= Dougie Sharpe =

Scottish footballer (1926–1974)

Dougie Sharpe (1926–1974) was a Scottish footballer who played as a right-back for Queen of the South from the town of Dumfries.

==Early years==
Dougie Sharpe was a native of New Abbey. He played for St Michael's Primary School team in Dumfries and then Dumfries Academy before joining local amateur side Greystone Rovers. In the last football season before World War II Sharpe joined Queen of the South on amateur forms. However the war meant his football career was put on hold as he joined the RAF serving in North Africa.

==Queen of the South==
Sharpe re-joined Queens in 1946 after World War Two ended on professional forms. Sharpe was one of the finest full backs to have played for the football club. Sharpe always played with great passion and gave 100%. He debuted at left half but was soon switched to the position that he is always remembered for at right full back.

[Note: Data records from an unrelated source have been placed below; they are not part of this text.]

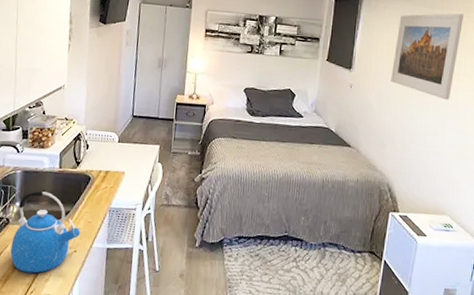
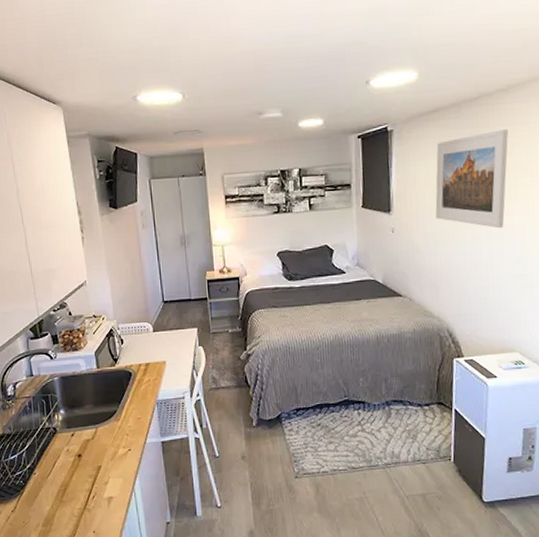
kettle: present [10,189,80,273] -> none [63,392,131,479]

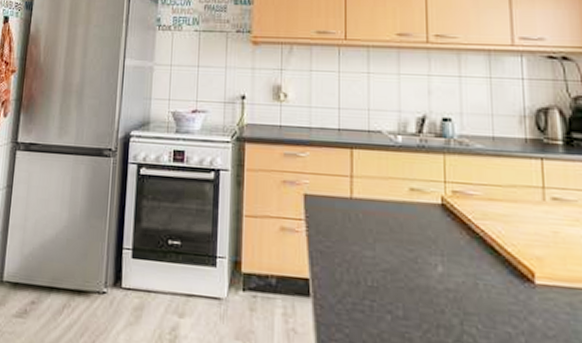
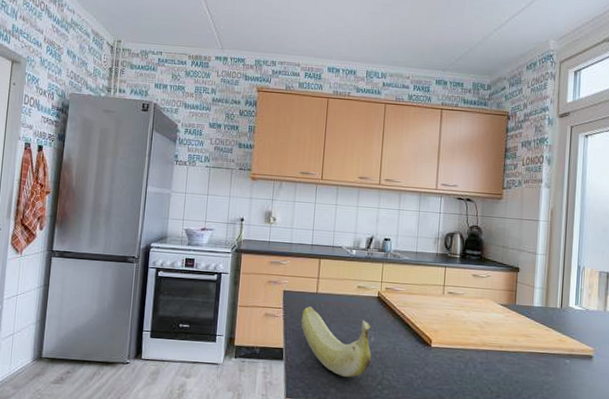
banana: none [332,217,441,328] -> present [301,306,371,378]

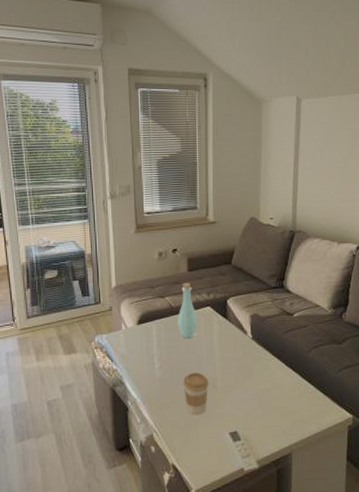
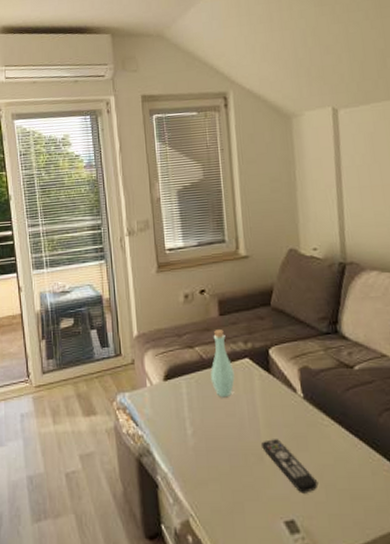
coffee cup: present [183,372,209,416] -> none [221,440,254,497]
remote control: none [215,370,258,411] -> present [260,439,318,494]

When Dougie Sharpe arrived at Queens, already at the club was Scotland cap Billy Houliston, who joined Queens in 1945. Goalkeeper Roy Henderson joined the same year as Sharpe in 1946. In 1949 Jim Patterson joined the football club. Patterson would go on to score 251 goals in 14 seasons and become Queen of the South's record goalscorer. Fellow left full back Jimmy Binning joined in 1951 and goal scoring winger Bobby Black joined in 1952. At different levels all six would be selected to represent Scotland except Henderson who was selected six times as reserve goalkeeper.

Dougie Sharpe's time at Queens includes:

- Queens points of note in the late 1940s
- The 1950 Scottish Cup semi final and other creditable Scottish Cup runs
- The 1950s and Queens best era

This was under the management of Jimmy McKinnell Junior.

Dougie Sharpe's fine performances were recognised with a call up in February 1952 to represent Scotland versus The Army in Newcastle. Fate intervened when Sharpe was unable to play having suffered concussion against Hearts the week before. However his time would come the following autumn in Belfast when he played versus the Irish League.

Sharpe was with Queen of the South for twenty years and made 431 appearances for the club.

Sharpe is 5th highest in the club's record appearances list behind Allan Ball, Iain McChesney, Jim Patterson and Jackie Oakes.

==Later years and death==
At the age of 48, Sharpe died in 1974.